Below are records; copy every line in them that holds the word "middle".

[Stored items]
# # # # # # #

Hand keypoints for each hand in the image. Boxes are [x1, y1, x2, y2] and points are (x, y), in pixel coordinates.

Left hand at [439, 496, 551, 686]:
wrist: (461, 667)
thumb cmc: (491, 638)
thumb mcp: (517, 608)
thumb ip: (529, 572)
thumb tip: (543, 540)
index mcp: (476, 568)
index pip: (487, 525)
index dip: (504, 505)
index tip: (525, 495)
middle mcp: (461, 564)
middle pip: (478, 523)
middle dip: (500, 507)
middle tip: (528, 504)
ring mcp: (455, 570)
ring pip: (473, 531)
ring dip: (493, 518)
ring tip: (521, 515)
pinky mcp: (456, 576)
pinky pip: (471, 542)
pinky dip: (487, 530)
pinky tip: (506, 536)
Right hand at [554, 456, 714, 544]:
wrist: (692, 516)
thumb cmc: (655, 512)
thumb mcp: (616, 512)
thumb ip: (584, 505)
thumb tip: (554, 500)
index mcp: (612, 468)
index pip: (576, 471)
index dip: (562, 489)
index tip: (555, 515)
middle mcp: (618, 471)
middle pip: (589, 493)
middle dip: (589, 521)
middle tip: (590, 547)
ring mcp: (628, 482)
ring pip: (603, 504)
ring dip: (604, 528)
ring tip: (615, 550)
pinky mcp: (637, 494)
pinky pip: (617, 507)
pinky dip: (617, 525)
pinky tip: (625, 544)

# # # # # # #

Exercise result:
middle mcp: (461, 564)
middle pip: (478, 523)
middle dip: (500, 507)
middle tip: (528, 504)
middle mcp: (618, 471)
middle pip: (589, 493)
middle dip: (589, 521)
middle tip: (590, 547)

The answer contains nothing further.